La costruzione dei modelli economici tra storia e cultura

Economia Politica VIII:2, August 1991, pp. 249-278.

[The Construction of Economic Models between History and Culture]


This paper aims to show that the building of models in economics -as in any other scientific discipline- does not follow the procedures dictated by some method elaborated a priori. On the contrary, the formulation and acceptance of a theory by the scientific community are deeply rooted in the culture of the scientist and his colleagues.

On the basis of his perspectives, interests and expectations, the economist has to decide which questions to ask and which set of analytical instruments to use. This choice is not neutral but implies far-reaching consequences, since it constrains the object's answers to be articulated in the same language in which the question was formulated. On the one hand, one has to judge which aspects of the phenomenon are relevant and must be accounted for. But, on the other hand, the nature and importance of the object under examination compel the scientist to question the capacity of the conceptual tools of expressing these properties.

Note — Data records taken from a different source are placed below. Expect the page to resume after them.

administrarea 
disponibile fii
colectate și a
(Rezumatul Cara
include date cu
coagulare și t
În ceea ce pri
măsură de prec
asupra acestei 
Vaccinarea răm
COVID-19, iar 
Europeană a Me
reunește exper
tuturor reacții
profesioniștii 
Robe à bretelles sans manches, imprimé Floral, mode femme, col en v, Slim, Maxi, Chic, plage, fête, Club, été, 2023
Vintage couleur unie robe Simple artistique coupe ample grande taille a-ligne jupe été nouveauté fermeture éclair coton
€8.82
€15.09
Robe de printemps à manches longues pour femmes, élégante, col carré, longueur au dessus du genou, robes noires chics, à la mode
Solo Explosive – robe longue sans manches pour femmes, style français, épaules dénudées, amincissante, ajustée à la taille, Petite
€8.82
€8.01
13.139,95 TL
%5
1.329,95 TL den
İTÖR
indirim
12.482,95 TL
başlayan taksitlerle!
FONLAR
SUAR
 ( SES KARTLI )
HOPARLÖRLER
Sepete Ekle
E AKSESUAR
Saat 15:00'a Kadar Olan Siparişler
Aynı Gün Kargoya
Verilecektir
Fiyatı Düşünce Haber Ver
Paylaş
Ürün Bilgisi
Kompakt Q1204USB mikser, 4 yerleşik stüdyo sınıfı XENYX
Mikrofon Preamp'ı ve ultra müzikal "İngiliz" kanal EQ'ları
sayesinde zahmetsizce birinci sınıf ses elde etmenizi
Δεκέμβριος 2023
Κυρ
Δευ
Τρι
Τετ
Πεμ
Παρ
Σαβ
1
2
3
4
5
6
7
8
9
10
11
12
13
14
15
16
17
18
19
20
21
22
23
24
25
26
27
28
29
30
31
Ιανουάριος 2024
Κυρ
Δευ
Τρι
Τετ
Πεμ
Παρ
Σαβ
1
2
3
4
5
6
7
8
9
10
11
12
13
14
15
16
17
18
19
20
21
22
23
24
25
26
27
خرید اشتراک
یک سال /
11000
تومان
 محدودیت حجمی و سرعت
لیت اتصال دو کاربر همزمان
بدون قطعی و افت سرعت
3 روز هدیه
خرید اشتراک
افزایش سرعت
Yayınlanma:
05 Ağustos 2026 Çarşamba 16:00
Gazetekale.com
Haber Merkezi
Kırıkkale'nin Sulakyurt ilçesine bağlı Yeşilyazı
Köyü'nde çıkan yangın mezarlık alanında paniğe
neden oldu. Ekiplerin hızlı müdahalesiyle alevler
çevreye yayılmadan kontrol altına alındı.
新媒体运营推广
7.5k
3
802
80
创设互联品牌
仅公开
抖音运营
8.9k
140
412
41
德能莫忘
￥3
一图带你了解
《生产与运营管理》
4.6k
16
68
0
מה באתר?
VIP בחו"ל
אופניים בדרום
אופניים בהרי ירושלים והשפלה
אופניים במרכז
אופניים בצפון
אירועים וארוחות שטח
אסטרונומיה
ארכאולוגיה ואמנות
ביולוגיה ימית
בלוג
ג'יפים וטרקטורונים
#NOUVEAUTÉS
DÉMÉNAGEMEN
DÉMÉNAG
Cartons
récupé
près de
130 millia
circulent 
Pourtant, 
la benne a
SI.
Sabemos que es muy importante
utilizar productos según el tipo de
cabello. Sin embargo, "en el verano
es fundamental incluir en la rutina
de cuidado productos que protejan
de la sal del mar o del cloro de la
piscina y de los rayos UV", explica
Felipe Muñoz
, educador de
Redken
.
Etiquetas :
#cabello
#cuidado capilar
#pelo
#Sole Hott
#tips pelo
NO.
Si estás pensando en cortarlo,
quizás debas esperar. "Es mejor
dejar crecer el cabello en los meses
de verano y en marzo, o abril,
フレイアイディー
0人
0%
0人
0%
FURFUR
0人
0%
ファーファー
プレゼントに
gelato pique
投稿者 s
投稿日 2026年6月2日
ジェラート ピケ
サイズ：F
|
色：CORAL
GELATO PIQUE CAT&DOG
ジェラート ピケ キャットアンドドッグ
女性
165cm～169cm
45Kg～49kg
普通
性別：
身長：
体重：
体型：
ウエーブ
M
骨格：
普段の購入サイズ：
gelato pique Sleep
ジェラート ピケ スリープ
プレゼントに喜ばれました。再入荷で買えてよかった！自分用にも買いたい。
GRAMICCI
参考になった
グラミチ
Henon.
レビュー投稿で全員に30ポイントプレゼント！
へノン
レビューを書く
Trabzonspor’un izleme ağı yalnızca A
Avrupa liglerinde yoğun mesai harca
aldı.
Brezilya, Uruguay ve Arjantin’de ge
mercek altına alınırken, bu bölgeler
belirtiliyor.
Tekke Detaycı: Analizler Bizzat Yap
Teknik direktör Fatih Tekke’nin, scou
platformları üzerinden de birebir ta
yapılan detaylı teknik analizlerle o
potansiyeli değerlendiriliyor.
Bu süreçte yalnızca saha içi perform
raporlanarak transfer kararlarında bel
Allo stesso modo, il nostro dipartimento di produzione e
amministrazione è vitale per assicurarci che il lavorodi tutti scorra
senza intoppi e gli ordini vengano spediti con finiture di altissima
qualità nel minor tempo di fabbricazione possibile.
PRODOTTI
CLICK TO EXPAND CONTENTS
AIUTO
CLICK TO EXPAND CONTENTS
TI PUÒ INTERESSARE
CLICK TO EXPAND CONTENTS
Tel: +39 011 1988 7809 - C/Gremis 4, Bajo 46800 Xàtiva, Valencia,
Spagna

By means of examples, I try to point out two ways in which these cultural and historical constraints may be creative rather than limiting only. Firstly, they allow the scientist to choose the set of analogies, formalisms and models among those handed down from within the tradition of thought to which he belongs, but also permit the researcher to enlarge this set by borrowing concepts or ways of thinking from other disciplines. Secondly, the pertinence of the scientist's approach is judged by his fellows on the basis of the whole corpus of knowledge about the object, and not only on the basis of whether it is capable of being expressed within the theory.